Aim of the exercise: Rewrite the material starting at the line that contains "The value at : is 10. True or false?" and ending at the line that contains "What is the ratio", putting "quotient" in place of "ratio" and keeping everything else the same. Leave the pictures out of your answer.

[Raw data — start]

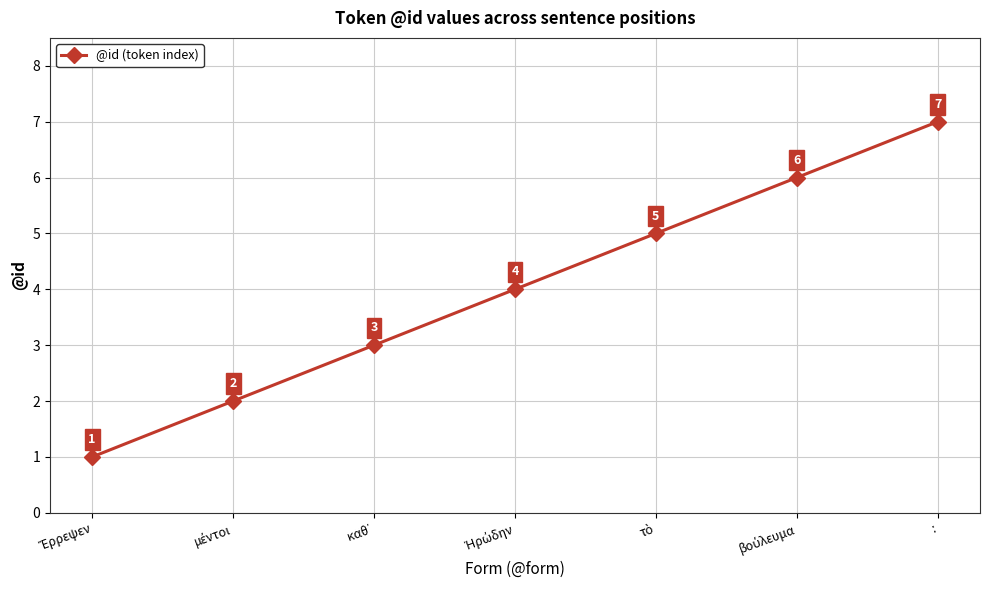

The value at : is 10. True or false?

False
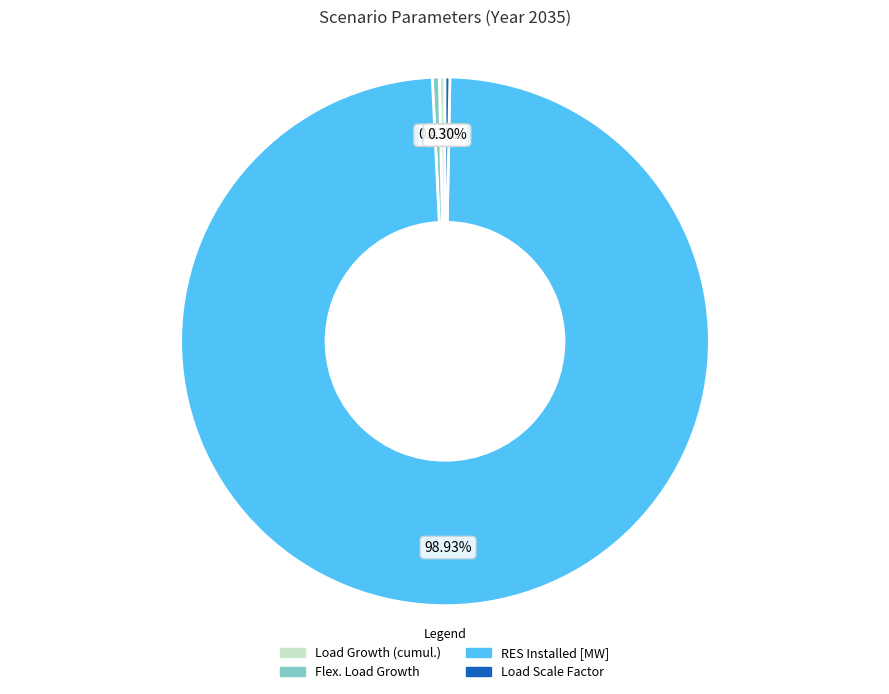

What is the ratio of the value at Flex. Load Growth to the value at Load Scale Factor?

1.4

[Raw data — finish]
[Raw data — start]

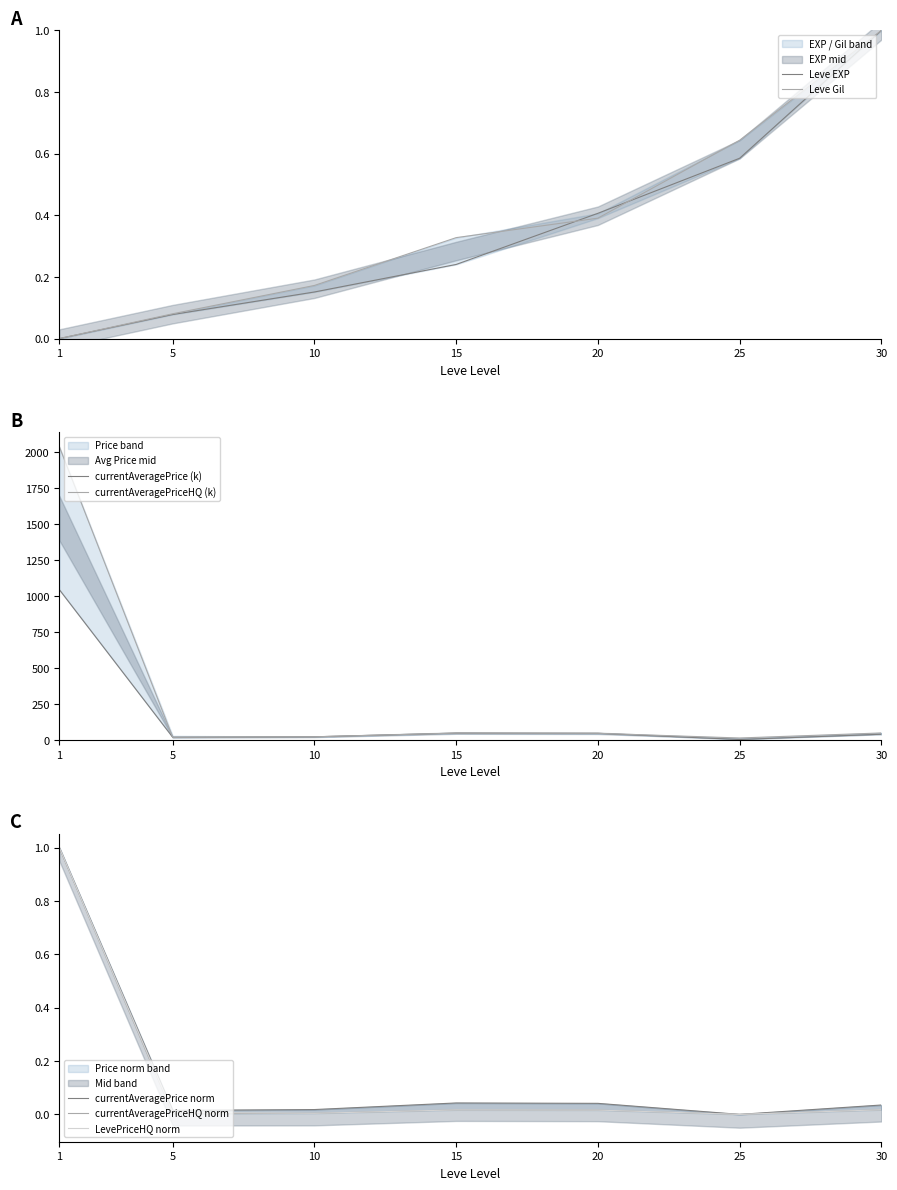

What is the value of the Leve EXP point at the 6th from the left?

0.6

[Raw data — finish]
[Raw data — start]

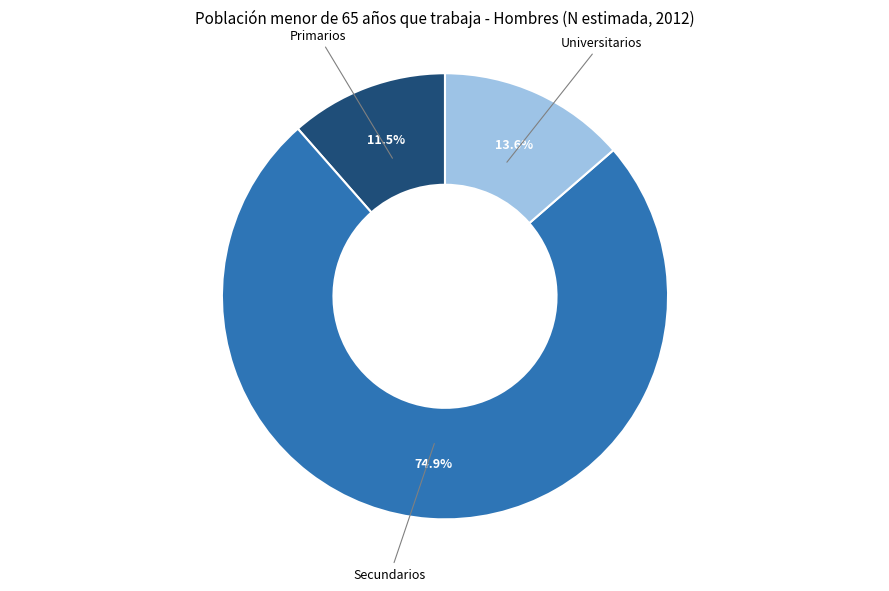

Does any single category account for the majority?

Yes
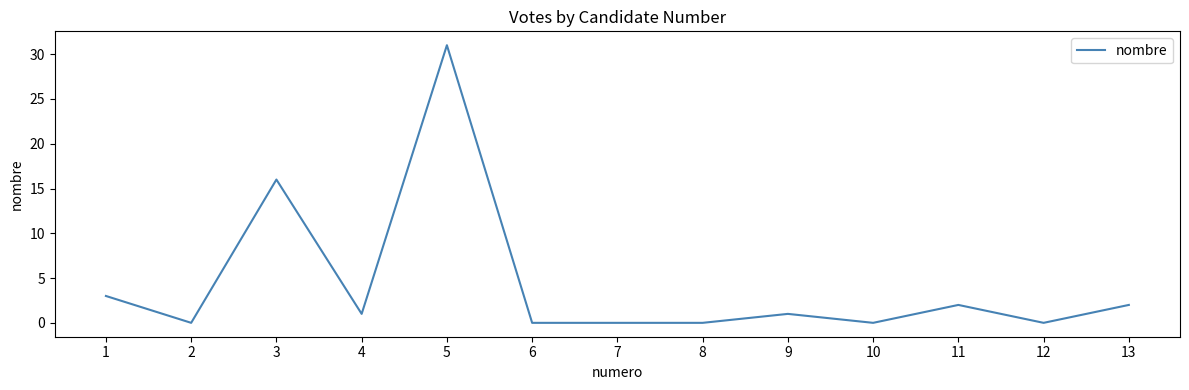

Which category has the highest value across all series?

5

[Raw data — finish]

Result of this task:
The value at : is 10. True or false?

False

What is the quotient of the value at Flex. Load Growth to the value at Load Scale Factor?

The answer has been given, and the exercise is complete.